* [YOUR OBJECTIVE]:
The reply should hold only the lines from the one with "Janire Betolaza Asua" through the end of the data, each given exactly.

* [DATA FOR PROCESSING]:
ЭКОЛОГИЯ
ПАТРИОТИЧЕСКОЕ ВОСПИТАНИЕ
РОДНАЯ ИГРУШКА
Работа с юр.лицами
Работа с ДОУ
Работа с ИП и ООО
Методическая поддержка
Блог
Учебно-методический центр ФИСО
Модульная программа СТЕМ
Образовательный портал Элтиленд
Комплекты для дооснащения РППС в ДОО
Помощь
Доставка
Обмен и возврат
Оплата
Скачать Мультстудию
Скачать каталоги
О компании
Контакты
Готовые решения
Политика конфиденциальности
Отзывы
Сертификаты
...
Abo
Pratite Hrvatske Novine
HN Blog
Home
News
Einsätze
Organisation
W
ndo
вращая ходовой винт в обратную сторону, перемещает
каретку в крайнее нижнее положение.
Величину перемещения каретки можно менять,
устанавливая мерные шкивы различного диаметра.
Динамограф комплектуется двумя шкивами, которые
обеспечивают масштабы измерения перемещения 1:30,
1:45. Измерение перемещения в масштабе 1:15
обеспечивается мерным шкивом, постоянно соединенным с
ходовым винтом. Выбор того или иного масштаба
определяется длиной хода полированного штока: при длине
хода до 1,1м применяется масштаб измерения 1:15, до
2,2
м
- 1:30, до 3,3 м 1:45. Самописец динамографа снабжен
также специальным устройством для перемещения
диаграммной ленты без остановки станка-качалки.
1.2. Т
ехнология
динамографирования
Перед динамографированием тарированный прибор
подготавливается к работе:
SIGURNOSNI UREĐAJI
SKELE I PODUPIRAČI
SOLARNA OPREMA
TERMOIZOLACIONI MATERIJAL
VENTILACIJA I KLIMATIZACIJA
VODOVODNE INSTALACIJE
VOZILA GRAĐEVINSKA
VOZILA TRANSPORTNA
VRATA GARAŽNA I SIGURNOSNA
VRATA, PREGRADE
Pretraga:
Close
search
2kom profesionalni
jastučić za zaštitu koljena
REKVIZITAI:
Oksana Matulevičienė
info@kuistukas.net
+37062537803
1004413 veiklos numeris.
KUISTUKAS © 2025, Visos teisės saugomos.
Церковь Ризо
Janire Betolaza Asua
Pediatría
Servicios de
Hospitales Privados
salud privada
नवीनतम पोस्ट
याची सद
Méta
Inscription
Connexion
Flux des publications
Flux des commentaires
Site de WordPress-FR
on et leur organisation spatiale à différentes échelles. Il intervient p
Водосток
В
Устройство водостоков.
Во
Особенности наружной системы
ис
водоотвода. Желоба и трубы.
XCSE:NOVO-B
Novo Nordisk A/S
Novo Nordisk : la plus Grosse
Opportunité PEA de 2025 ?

* [RESPONSE AREA]:
Janire Betolaza Asua
Pediatría
Servicios de
Hospitales Privados
salud privada
नवीनतम पोस्ट
याची सद
Méta
Inscription
Connexion
Flux des publications
Flux des commentaires
Site de WordPress-FR
on et leur organisation spatiale à différentes échelles. Il intervient p
Водосток
В
Устройство водостоков.
Во
Особенности наружной системы
ис
водоотвода. Желоба и трубы.
XCSE:NOVO-B
Novo Nordisk A/S
Novo Nordisk : la plus Grosse
Opportunité PEA de 2025 ?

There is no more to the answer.